DX Unified Infrastructure Management

  • 1.  Probe to move profiles from one robot to another: generic_cluster probe

    Posted Oct 12, 2010 03:23 PM

    Hi,

    here's a probe I developed, initially for a customer who wanted to have a probe similar to our cluster-probe but it needed to run on AIX.

     

    The probe is written in Java, hence should run on any platform. I've tested it on Windows, Linux and AIX.

     

    It basically allows you to define a set of probe-profiles ( or configuration-file sections ) that you want to switch from one robot to another and you can specify a condition on which robot should run the profiles.

     

    Please make sure you test this probe thoroughly until you are confident that you know how to properly configure the probe as a misconfiguration can remove probe profiles.

     

    As this is a unofficial probe it is not officially supported. 

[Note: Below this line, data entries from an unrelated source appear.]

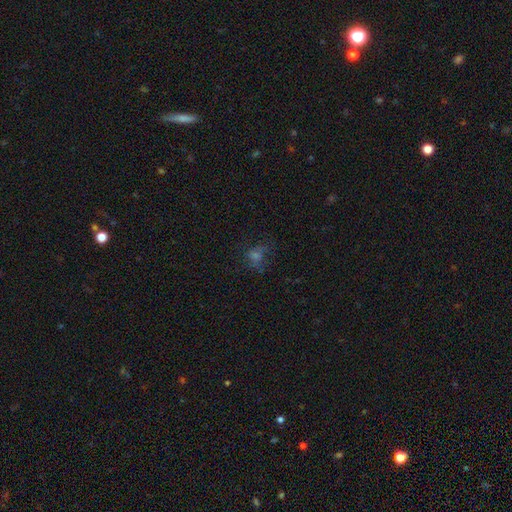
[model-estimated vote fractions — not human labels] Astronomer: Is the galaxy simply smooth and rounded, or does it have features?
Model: smooth — 41% (runner-up: star or artifact, 35%).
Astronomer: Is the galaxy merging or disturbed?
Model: none — 54%.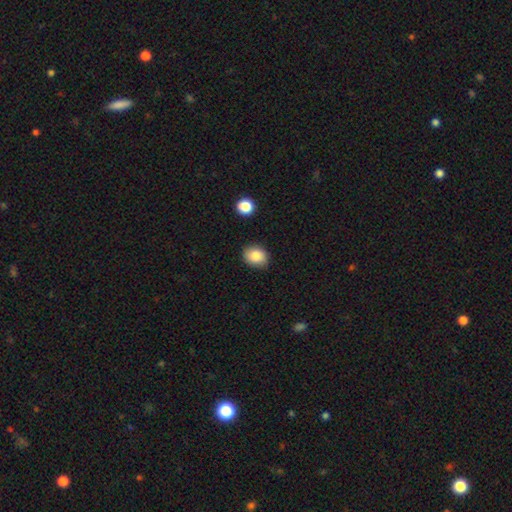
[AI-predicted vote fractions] Morphology: type=smooth (84%); roundness=round (52%); merging=none (85%).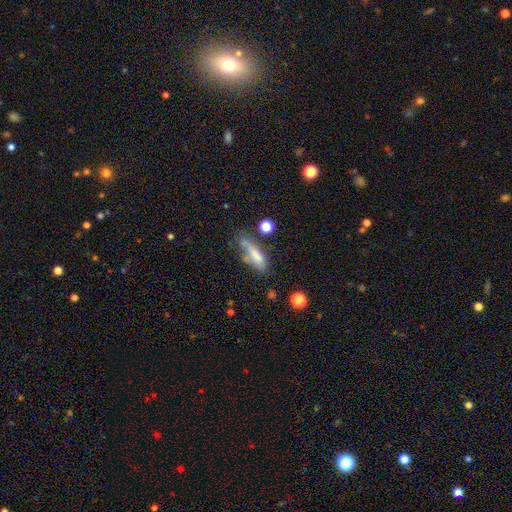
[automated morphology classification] A smooth galaxy with no disk features (65%) that is cigar-shaped (54%).

Vote fractions:
- Smooth or featured? smooth: 65% / featured or disk: 26% / star or artifact: 9%
- How rounded? cigar-shaped: 54% / in between: 43% / round: 3%
- Merging? none: 39% / minor disturbance: 28% / major disturbance: 19% / merger: 13%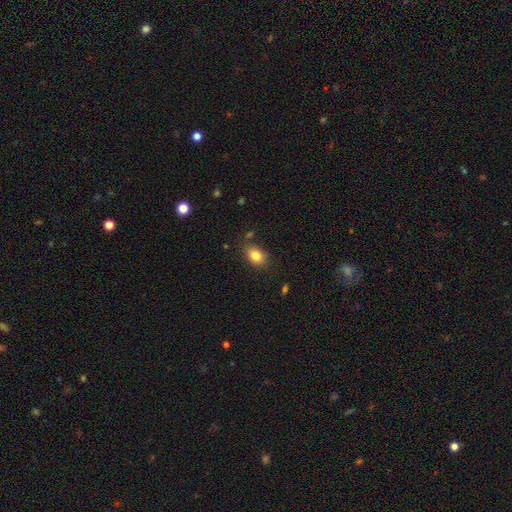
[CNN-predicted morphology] Q: Smooth or featured?
A: smooth (82%); runner-up: star or artifact (10%)
Q: How rounded?
A: in between (73%); runner-up: round (26%)
Q: Merging?
A: none (78%); runner-up: minor disturbance (15%)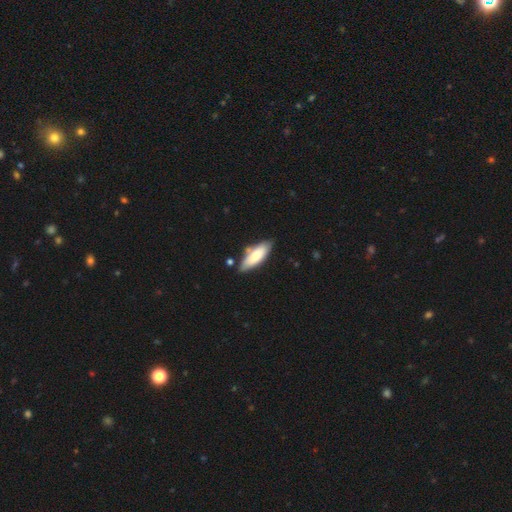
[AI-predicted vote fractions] The model was most divided on "how rounded": in between: 64%, cigar-shaped: 35%, round: 2%. More confident: merging — none (74%); smooth or featured — smooth (72%).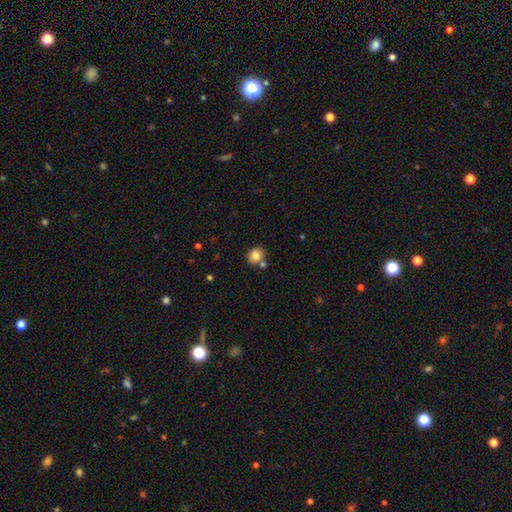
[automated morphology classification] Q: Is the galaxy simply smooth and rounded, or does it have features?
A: smooth — 83%.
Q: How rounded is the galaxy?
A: round — 82%.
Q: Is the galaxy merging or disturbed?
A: none — 70%.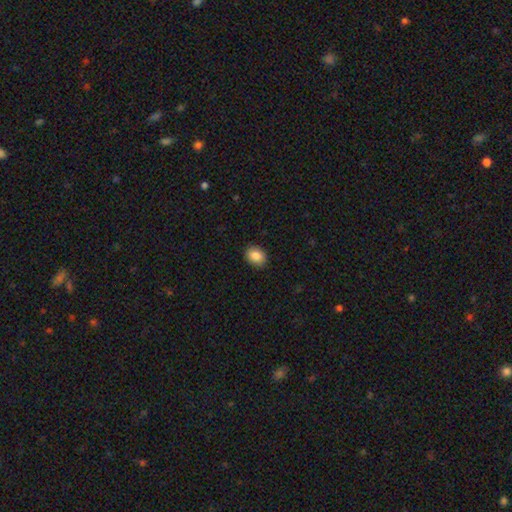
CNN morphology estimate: This is clearly a smooth galaxy (86%). How rounded: likely in between (60%). Merging: clearly none (89%).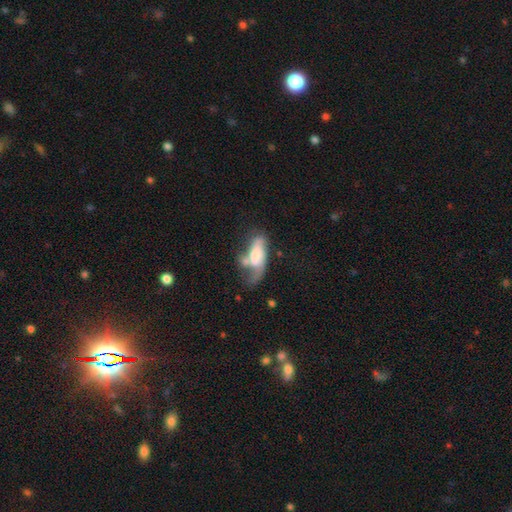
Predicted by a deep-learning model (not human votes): A smooth galaxy with no disk features (49%).

Vote fractions:
- Smooth or featured? smooth: 49% / featured or disk: 43% / star or artifact: 8%
- Merging? major disturbance: 33% / merger: 30% / none: 18% / minor disturbance: 18%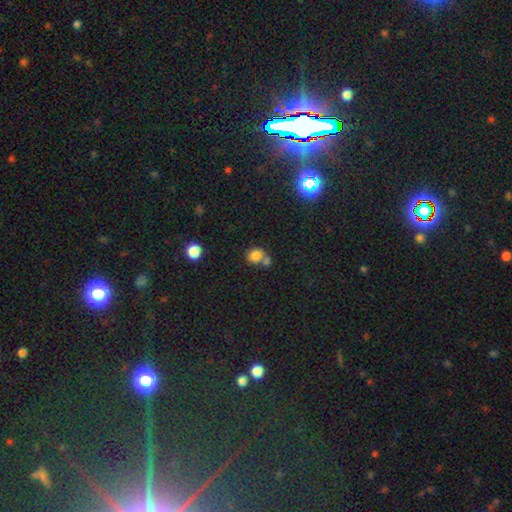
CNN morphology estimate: Smooth or featured? smooth (79%)
How rounded? round (73%)
Merging? none (46%)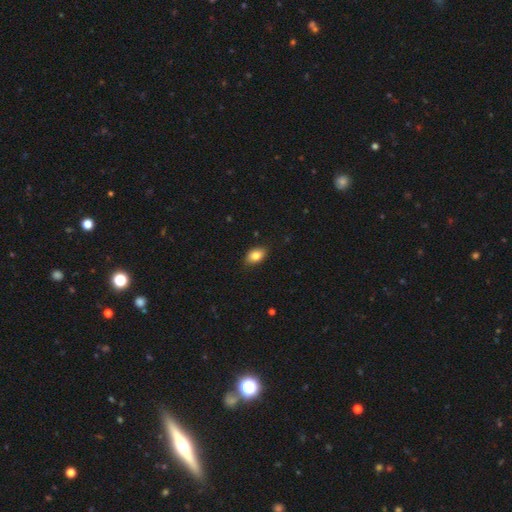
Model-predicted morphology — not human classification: smooth-or-featured: smooth: 84% | star or artifact: 8% | featured or disk: 8%
  how-rounded: in between: 85% | round: 14% | cigar-shaped: 2%
  merging: none: 84% | minor disturbance: 13% | major disturbance: 2% | merger: 1%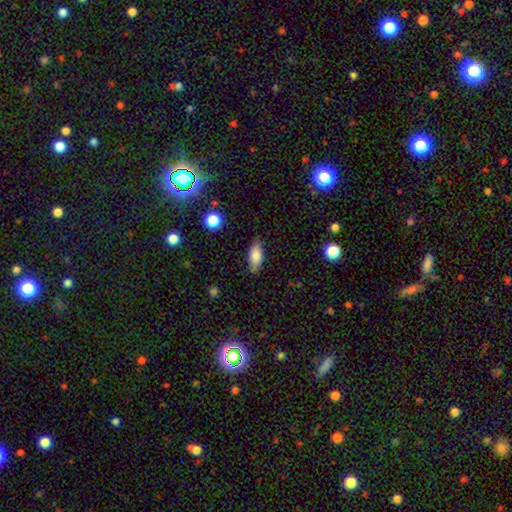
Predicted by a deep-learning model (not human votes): Smooth or featured? smooth (82%)
How rounded? in between (86%)
Merging? none (85%)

    If you have any enhancement requests or questions, please write me an e-mail or post them in this thread.

     

    regards,

    chris



  • 2.  How to make your NAS real high-available

    Posted Oct 28, 2010 05:51 PM

    one problem you will encounter when you want to run the NAS in a high-availability setup using the HA-probe is the topic of auto-operator-profiles and preprocessors.

    Those are not being replicated between the two systems hence when the primary hub goes down, the secondary hub takes over but the ao-profiles and pre-processing-rules need to be transferred manually and activated manually.

     

    Here's a How-To how you can enable the auto-failover of those as well.

     

    Prerequisites:

    - you have two fully working NAS's

    - you have NAS-replication set up between the two NAS's and have activated the replication of scripts (!!!)

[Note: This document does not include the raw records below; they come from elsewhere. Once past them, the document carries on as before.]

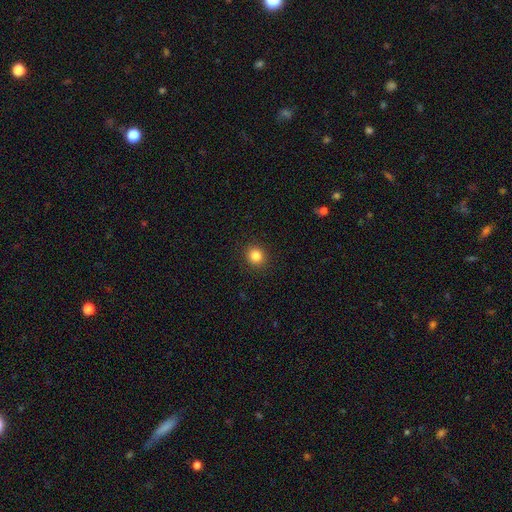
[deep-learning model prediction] Smooth or featured? Predicted: smooth (p=0.84). How rounded? Predicted: round (p=0.86). Merging? Predicted: none (p=0.92).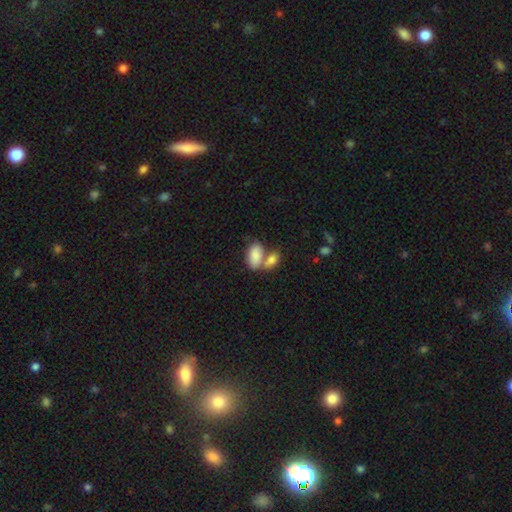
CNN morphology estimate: type=smooth (85%); roundness=in between (94%); merging=merger (54%).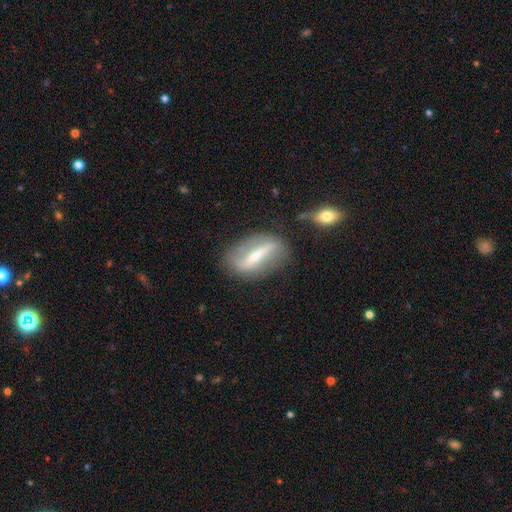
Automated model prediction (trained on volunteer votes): A featured or disk galaxy (70%) with a strong bar (76%), spiral arms (52%) and a small central bulge (47%). Merging: none (74%).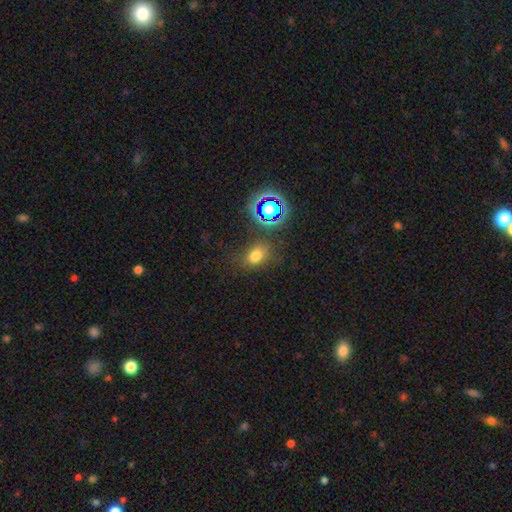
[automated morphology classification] A smooth galaxy with no disk features (70%) that is in between round and cigar-shaped (71%). Merging: none (76%).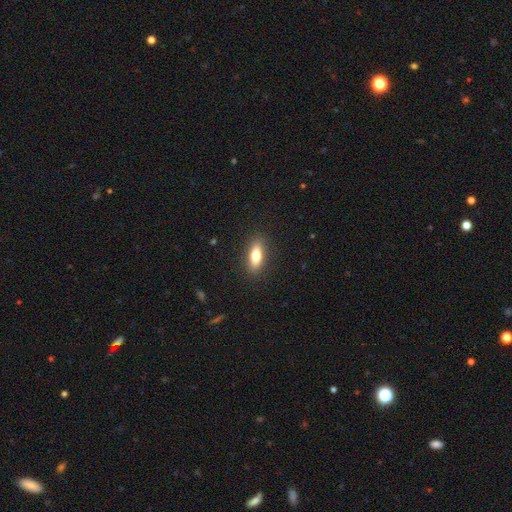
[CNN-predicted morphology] type=smooth (75%); roundness=in between (66%); merging=none (88%).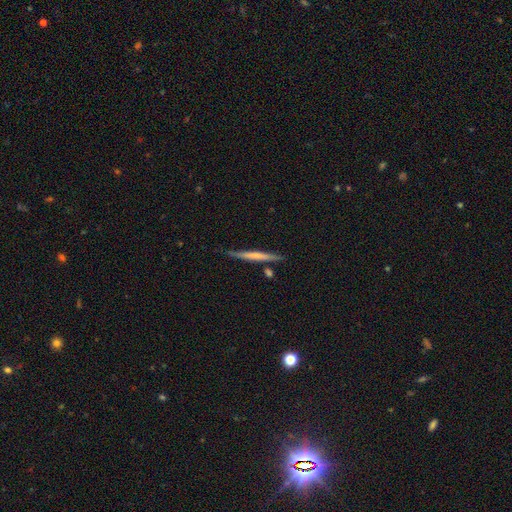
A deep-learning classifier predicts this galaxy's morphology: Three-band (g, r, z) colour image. It shows a smooth galaxy with no disk features (48%). Merging: none (82%).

    - you have set up the HA-probe to take care of enabling/disabling all your queues, etc.

     

    What you have to do:

    In my scenario, there are two hubs, the primary one is /win08vm/primaryhub/win08-01, the secondary is /win08vm/deb01/deb01. When win08-01 goes down, deb01 should take over.

    1) enter the Raw-Configure of the "secondary" NAS and delete all sub-sections of "auto_operator" and "filters". If they are not available, the NAS will consider ao-profiles as deactivated.

    2) now deploy the generic_cluster-probe to your primary hub and your secondary hub. Keep both probes deactivated.

    3) now enter raw-configure or manually edit the generic_cluster.cfg on your primary hub, copy this config (make sure to adapt your robot names, hub names and domain name!!!!):

     

    <setup>
       loglevel = 5
       heartbeat_interval = 10
       configsync_interval = 33
    </setup>
    <clusters>
       <nasreplication>
          masterConditionType = callback
          masterConditionTarget = /win08vm/primaryhub/win08-01/hub.get_info
          masterConditionRegExp = [[success]]
          announceOnBus = false
          announcementSubject = generic_cluster
          <nodes>
             nimclu = /win08vm/primaryhub/win08-01
             deb01 = /win08vm/deb01/deb01
          </nodes>
          <master_sections>
             <nas>
                1 = /auto_operator/*
                2 = /filters/*
             </nas>
          </master_sections>
       </nasreplication>
    </clusters>

     

     

    In this config, the probe will try to call the callback  "get_info" on /win08vm/primaryhub/win08-01/hub(.get_info), if it succeeds ([[success]]) then this robot is the master. This is the normal case.

     

    4) Now edit the configuration of the generic_cluster-probe on your secondary hub and past the following text (again, modify robot names, etc.):

     

    <setup>

       loglevel = 5

       heartbeat_interval = 10

       configsync_interval = 33

    </setup>

    <clusters>

       <nasreplication>

          masterConditionType = callback

          masterConditionTarget = /win08vm/primaryhub/win08-01/hub.get_info

          masterConditionRegExp = [[fail]]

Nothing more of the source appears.